- [Work to do]
Reproduce word for word the lines of the records below, from the line with "4 h 12 min." up to and including the line with "Displayed: 1 h 13 min 45 s".

- [Dataset entries]
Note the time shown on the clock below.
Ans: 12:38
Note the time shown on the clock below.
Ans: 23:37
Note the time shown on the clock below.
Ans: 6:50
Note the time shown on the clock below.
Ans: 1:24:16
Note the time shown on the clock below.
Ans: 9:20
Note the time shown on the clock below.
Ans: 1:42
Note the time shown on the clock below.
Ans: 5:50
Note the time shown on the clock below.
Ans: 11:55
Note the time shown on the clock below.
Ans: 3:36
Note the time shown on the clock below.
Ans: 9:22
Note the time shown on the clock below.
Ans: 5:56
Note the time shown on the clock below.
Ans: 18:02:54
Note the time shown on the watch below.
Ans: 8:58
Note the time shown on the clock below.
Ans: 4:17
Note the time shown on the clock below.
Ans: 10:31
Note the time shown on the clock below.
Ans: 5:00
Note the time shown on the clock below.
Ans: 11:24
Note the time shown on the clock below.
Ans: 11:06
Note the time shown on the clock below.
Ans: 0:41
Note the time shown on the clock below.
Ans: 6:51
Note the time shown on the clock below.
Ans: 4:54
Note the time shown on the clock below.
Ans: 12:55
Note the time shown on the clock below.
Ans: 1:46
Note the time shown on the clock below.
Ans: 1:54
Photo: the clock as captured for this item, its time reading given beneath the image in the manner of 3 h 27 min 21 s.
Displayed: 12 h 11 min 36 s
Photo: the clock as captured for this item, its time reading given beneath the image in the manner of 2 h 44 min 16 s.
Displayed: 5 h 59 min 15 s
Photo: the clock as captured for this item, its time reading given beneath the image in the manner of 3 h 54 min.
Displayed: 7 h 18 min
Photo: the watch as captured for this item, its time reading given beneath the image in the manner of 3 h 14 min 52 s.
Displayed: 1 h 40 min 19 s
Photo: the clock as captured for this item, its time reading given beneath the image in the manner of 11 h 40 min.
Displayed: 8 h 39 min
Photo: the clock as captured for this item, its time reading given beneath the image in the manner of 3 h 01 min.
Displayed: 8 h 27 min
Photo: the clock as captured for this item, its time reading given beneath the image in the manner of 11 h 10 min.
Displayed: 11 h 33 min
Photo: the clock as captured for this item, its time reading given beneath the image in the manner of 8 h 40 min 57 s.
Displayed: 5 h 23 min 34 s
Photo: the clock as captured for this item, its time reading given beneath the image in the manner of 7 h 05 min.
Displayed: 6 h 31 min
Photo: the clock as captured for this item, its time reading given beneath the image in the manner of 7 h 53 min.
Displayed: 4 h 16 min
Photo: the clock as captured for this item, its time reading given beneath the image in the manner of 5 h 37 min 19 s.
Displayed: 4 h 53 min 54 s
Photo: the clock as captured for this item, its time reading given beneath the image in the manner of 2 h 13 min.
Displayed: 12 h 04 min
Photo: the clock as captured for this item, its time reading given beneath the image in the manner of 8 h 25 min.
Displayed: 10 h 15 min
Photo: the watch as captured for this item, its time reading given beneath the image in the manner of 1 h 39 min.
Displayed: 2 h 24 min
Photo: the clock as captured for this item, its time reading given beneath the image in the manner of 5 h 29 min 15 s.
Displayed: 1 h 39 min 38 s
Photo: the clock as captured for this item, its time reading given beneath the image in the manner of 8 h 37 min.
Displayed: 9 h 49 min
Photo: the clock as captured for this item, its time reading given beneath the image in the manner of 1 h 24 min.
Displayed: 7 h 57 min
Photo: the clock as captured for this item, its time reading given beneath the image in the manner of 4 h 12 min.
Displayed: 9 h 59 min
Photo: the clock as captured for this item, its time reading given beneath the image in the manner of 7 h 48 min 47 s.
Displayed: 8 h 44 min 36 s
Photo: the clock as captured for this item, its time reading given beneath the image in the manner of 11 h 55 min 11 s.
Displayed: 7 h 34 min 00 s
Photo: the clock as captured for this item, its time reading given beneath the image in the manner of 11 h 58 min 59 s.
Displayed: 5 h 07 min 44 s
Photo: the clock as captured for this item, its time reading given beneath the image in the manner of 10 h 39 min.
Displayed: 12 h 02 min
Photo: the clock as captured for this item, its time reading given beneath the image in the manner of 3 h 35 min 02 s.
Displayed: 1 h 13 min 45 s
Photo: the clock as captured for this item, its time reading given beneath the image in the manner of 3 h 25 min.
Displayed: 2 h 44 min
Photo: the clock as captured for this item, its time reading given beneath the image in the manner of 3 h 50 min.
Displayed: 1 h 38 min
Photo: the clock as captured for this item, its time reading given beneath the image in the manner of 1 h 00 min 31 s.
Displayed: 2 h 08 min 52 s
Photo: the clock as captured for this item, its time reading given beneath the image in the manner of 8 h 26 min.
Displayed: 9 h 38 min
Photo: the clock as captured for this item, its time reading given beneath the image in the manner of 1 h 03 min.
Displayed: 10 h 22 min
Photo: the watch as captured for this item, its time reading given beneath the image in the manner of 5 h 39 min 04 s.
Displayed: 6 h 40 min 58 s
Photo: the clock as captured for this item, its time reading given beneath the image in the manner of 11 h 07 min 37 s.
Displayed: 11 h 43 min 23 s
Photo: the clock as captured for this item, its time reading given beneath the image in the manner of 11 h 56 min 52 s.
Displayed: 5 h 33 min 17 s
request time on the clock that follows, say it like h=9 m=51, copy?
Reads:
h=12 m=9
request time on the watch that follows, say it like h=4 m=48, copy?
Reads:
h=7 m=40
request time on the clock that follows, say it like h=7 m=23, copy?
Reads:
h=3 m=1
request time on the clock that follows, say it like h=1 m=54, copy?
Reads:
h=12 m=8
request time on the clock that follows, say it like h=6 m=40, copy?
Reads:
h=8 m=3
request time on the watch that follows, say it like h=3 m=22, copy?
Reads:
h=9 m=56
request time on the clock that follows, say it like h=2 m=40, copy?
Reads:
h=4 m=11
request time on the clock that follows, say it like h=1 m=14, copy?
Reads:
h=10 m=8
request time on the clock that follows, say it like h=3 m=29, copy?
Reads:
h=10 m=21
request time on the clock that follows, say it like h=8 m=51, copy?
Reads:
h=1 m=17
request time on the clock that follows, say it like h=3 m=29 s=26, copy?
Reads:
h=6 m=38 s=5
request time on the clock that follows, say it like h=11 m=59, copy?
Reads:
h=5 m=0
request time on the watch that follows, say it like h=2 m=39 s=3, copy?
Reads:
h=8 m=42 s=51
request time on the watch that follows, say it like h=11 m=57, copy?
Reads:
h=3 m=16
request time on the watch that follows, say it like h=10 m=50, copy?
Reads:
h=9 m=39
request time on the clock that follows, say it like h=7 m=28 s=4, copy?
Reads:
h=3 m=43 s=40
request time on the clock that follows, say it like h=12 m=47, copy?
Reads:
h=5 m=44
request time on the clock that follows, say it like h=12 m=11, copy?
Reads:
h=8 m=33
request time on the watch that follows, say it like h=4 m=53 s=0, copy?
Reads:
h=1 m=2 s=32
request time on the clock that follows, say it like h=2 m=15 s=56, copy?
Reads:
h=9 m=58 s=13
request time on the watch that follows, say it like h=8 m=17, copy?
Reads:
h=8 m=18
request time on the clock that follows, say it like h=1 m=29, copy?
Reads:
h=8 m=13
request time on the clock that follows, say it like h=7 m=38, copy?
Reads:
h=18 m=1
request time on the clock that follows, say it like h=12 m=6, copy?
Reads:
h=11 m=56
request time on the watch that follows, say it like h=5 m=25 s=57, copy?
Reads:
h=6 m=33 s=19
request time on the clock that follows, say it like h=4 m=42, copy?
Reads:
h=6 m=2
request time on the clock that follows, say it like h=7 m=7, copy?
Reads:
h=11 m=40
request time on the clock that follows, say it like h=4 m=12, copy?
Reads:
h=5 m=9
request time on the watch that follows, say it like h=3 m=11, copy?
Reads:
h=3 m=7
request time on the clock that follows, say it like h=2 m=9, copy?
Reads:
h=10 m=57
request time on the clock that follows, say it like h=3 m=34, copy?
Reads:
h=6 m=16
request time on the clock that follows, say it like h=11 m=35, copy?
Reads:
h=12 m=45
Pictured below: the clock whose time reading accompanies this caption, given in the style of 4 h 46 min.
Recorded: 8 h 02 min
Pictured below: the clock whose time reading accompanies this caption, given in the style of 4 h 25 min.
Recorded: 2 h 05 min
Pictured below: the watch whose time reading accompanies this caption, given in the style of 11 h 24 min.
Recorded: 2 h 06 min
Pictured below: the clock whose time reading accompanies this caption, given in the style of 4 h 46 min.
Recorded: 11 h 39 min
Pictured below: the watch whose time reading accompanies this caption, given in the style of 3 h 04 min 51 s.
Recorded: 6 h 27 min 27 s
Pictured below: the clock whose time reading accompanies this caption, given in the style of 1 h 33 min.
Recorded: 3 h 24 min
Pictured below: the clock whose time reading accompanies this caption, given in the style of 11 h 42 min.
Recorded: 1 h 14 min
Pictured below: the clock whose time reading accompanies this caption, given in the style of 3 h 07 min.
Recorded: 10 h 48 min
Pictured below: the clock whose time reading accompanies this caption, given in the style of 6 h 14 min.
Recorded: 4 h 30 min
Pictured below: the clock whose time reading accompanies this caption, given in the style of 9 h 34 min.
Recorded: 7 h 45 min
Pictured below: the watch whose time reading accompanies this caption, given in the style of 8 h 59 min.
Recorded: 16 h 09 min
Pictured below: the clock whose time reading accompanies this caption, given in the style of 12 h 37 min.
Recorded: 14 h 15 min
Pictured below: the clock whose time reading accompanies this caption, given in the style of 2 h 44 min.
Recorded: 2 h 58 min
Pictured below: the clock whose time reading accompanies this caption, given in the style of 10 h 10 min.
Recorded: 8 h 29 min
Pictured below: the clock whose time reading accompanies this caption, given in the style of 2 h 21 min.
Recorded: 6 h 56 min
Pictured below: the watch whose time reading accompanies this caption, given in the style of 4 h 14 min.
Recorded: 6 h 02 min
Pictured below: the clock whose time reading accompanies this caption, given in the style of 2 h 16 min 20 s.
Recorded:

- [Output of the exercise]
Photo: the clock as captured for this item, its time reading given beneath the image in the manner of 4 h 12 min.
Displayed: 9 h 59 min
Photo: the clock as captured for this item, its time reading given beneath the image in the manner of 7 h 48 min 47 s.
Displayed: 8 h 44 min 36 s
Photo: the clock as captured for this item, its time reading given beneath the image in the manner of 11 h 55 min 11 s.
Displayed: 7 h 34 min 00 s
Photo: the clock as captured for this item, its time reading given beneath the image in the manner of 11 h 58 min 59 s.
Displayed: 5 h 07 min 44 s
Photo: the clock as captured for this item, its time reading given beneath the image in the manner of 10 h 39 min.
Displayed: 12 h 02 min
Photo: the clock as captured for this item, its time reading given beneath the image in the manner of 3 h 35 min 02 s.
Displayed: 1 h 13 min 45 s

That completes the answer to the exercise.